Saturday April 20, 2024
GIUSTINO
Review

GIUSTINO

By Diana Simmonds
May 26 2023

GIUSTINO, Pinchgut Opera at the City Recital Hall, Angel Place, 25-31 May 2023. Photography by Cassandra Hannagan: above - Nicholas Tamagna and oxen; below - Madeleine Pierard and Lauren Lodge-Campbell; below again - Chloe Lankshear and Russell Harcourt

Venetian audiences of 1683 adored Giovanni Legrenzi’s Giustino not only for his music but also for the rollicking story. The libretto, by Nicolò Beregan, was (very loosely) based on the true story of Emperor Justin I of Byzantium (518 to 527) whose rise to the top took him from peasant ploughman to imperium via law reform and anti-corruption. Beregan added a marauding sea monster and internecine wars and betrayals to that otherwise rather dry reign and the result is two and a half hours of colourful drama with a leavening of humour and lots of love in all its forms.

Musical theatre maven Dean Bryant makes his directorial debut for Pinchgut with a witty and lucid production. He guides the singers into fashioning three-dimensional human characters while grappling effortlessly with the intricate new territory of music rarely performed since Legrenzi’s time. The result is a visual and musical celebration that had the opening night audience stomping its appreciation.

And all this despite threats of execution, betrayal and a stage direction that has the beautiful Eufemia (Lauren Lodge-Campbell) entering in high alarm “inseguita da un uomo selvaggio” – “pursued by a wild man” but which here is made into a huge, rapacious bear. This creature is brought to comic life by four puppeteers. They also perform as Giustino’s plough-pulling and touchingly empathic oxen in the opening scenes, as well as a benign war elephant and the sea monster.
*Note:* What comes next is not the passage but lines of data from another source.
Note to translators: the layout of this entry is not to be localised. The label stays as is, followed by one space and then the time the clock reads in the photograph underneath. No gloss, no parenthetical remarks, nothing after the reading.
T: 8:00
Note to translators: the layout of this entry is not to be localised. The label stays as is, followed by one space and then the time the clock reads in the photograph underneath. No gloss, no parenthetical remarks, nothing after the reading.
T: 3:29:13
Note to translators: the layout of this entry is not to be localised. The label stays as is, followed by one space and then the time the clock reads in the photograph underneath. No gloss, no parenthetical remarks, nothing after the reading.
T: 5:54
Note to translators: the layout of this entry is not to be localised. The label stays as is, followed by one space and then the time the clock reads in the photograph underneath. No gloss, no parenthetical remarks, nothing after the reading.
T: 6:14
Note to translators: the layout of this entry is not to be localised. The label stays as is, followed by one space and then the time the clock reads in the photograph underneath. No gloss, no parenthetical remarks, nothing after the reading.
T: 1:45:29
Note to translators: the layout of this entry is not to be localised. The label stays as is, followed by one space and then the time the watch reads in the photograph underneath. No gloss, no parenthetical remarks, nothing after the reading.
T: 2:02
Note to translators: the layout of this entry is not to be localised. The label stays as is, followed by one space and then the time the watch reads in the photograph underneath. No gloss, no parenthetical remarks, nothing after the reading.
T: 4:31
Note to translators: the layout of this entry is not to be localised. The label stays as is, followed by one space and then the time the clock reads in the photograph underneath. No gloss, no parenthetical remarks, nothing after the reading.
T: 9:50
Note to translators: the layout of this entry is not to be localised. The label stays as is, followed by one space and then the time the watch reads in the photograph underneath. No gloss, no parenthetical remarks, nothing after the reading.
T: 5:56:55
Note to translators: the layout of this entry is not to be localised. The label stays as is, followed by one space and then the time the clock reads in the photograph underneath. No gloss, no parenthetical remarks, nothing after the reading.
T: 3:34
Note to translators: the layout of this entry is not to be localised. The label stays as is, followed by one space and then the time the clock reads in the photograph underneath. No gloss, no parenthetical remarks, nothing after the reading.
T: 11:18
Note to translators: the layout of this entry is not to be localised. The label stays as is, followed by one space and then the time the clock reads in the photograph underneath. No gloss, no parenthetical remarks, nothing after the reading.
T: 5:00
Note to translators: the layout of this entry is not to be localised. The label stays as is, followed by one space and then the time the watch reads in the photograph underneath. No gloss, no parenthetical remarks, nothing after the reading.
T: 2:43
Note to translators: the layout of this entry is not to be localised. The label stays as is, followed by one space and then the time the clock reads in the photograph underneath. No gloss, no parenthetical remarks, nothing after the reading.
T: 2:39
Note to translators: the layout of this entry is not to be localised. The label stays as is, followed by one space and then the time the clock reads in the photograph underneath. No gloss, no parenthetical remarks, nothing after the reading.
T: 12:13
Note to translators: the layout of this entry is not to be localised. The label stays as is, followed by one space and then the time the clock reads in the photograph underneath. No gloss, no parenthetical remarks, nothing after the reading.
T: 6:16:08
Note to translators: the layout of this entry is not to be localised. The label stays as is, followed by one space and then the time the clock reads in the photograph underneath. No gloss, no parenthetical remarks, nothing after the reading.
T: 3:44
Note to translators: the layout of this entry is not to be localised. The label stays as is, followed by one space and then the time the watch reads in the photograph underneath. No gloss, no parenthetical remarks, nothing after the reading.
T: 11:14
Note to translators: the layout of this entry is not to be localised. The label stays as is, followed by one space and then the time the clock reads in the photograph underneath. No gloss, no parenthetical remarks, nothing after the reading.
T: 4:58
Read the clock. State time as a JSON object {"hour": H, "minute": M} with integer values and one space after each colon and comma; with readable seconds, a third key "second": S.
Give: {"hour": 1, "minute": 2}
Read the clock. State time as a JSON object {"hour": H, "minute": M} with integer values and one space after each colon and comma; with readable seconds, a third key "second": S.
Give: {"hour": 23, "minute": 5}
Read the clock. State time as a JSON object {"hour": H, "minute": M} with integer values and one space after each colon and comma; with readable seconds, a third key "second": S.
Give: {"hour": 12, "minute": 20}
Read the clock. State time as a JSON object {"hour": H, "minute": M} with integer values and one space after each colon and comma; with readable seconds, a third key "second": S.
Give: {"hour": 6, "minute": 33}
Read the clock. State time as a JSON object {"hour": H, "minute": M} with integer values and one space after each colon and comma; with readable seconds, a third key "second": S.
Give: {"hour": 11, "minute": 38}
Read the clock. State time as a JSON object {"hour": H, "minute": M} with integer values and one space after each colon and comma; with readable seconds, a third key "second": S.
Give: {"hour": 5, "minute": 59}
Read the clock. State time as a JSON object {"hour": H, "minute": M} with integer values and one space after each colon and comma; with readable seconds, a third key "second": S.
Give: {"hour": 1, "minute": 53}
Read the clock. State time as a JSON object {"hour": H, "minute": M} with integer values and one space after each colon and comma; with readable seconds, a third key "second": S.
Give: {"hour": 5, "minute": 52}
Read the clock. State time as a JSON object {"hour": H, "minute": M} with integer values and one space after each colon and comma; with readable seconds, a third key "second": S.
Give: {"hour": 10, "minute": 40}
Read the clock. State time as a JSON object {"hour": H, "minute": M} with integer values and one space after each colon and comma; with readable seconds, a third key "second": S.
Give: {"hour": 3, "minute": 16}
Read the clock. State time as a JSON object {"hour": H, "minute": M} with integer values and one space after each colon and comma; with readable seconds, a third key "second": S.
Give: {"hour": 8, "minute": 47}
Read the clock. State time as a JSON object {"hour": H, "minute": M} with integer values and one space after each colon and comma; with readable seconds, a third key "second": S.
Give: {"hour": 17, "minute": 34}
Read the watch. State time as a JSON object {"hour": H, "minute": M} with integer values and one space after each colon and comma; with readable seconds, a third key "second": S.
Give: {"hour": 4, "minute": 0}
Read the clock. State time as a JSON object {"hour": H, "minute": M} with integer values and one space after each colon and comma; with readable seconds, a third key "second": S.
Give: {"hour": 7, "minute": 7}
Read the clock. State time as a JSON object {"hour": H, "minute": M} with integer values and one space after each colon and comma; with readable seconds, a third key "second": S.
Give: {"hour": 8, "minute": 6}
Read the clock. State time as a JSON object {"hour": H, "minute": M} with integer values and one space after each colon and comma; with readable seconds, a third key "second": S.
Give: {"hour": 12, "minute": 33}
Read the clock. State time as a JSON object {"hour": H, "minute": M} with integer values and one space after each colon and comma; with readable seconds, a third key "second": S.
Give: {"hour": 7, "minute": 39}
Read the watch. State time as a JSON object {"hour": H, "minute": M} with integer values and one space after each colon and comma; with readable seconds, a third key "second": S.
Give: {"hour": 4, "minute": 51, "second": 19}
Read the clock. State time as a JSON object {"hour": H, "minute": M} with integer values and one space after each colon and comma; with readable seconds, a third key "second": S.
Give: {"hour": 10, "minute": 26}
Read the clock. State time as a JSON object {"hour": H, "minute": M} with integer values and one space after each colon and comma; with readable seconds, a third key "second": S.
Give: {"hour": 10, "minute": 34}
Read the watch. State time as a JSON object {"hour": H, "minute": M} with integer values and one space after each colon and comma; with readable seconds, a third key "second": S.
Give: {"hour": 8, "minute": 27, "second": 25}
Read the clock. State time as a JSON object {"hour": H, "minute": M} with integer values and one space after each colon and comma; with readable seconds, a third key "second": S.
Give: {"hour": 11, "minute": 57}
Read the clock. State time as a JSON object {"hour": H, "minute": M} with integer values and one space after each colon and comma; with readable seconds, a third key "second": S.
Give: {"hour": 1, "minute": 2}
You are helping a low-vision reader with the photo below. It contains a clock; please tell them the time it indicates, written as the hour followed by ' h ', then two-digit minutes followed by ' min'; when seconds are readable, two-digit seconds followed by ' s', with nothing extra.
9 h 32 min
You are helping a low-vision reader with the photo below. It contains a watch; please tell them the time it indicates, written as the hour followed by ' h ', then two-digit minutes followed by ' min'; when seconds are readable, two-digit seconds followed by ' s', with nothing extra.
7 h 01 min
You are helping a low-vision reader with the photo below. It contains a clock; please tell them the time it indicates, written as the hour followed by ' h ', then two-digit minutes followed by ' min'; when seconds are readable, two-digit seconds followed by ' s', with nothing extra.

He, or they/them, who knows, is actually a giant Anglerfish whose prey-tempting lamp dangles wildly above jaws large enough to swallow the empress Arianna (Madeleine Pierard) in one dreadful gulp. Except she is rescued by heroic Giustino (Nicholas Tamagna). Illustrating that nothing changes when it comes to bad sex, and feminism was ever-present, a while later,Eufemia escapes by her own efforts the would-be coercively-controlling clutches of Vitaliano “Tyrant of Asia Minor” (Owen Willetts).

GIUSTINO

Mistaken identity and being in love with the wrong person have been staples of theatre and opera for centuries and so it is in Giustino. While the omnipresent goddess Fortuna (Chloe Lankshear) observes and comments on human foibles, Andronico (Russell Harcourt) disguises himself as Flavia in order to gain entry to the palace and then court a resolutely unimpressed Eufemia. This could be because Flavia’s all-enveloping pink garment is reminiscent of Hyacinth Bucket’s dressing gown, although not nearly as sexy. In any event Andronico is as appealing as the scheming wretch Amanzio (Louis Hurley). His machinations are designed to set lovers and brothers in opposition and to wrest crowns from rightful heads. In his sleek paleness he could be related to Draco Malfoy, and just as sinister.

Costume designer Melanie Liertz clearly had fun with the quasi-medieval gear in which the protagonists get about on set designer Jeremy Allen’s simple staging of painted backdrop – misty mountains and forests – with an Escher-like stairs-and platform structure that becomes throne, church steeple, shipwreck island and so on as it’s wheeled about an otherwise empty stage; all lit atmospherically and strategically by Damien Cooper.

It must be said, in the interests of the fashionable Trigger Warning, that the Sea Monster, the Bear and their human counterparts are not only thwarted but also forgiven and, where appropriate, redeemed. Redemption mainly comes in the form of music that is elaborately of the period – with Erin Helyard conducting the Orchestra of the Antipodes from the harpsichord – yet is flush with the sustained melodies (some 70 arias throughout) most often associated with much later music.

GIUSTINO

This production also famously features three countertenors in Tamagna, Willetts and Harcourt. Such an extravagance of soaring voices might be overwhelming – particularly Nicholas Tamagna whose sonorous tones are uncommonly rich and rounded – if it were not for Madeleine Pierard’s commanding power and exquisite voice. Chloe Lankshear and Lauren Lodge-Campbell are also formidable in their different ways. In truth, there isn’t a weak link in the cast with glorious tenor Jacob Lawrence (Anastasio) holding his own and Andrew O’Connor as factotum Polimante anchoring with his sumptuous bass.

Sometimes we discover that a “forgotten treasure” was forgotten for good reason, but this isn’t so with Giustino. Led to electrifying effect by the divine Nicholas Tamagna and Madeleine Pierard, this is a production that anyone interested in sea monsters and pathbreaking early opera should rush to see. Recommended without reservation.